**TRY IT**
I need the number of lines in the following entries that hold the word "This", and no other text.

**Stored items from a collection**

= = = = = = =

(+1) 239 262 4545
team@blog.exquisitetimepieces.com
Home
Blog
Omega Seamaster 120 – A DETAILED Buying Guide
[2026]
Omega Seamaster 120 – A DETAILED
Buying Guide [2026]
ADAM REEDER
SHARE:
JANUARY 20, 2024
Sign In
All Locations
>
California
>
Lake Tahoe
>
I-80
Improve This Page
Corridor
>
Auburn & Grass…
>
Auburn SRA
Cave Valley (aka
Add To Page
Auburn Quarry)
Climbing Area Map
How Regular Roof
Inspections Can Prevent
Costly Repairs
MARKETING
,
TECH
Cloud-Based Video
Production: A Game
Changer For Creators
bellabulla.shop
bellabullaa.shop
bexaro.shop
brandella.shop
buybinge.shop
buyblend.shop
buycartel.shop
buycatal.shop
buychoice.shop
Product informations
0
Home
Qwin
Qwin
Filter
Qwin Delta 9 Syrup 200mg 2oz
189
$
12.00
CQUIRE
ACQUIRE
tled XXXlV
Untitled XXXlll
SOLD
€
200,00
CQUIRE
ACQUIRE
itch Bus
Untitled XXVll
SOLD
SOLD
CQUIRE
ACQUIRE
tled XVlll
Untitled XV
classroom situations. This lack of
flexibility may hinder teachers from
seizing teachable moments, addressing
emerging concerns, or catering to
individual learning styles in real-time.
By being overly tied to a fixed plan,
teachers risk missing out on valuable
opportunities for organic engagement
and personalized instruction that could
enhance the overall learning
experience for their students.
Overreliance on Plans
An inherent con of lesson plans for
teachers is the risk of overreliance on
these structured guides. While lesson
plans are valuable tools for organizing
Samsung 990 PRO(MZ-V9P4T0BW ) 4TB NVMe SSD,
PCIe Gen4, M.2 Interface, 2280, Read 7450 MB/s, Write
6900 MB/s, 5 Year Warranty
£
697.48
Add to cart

= = = = = = =

**ANSWER TO THE EXERCISE**
2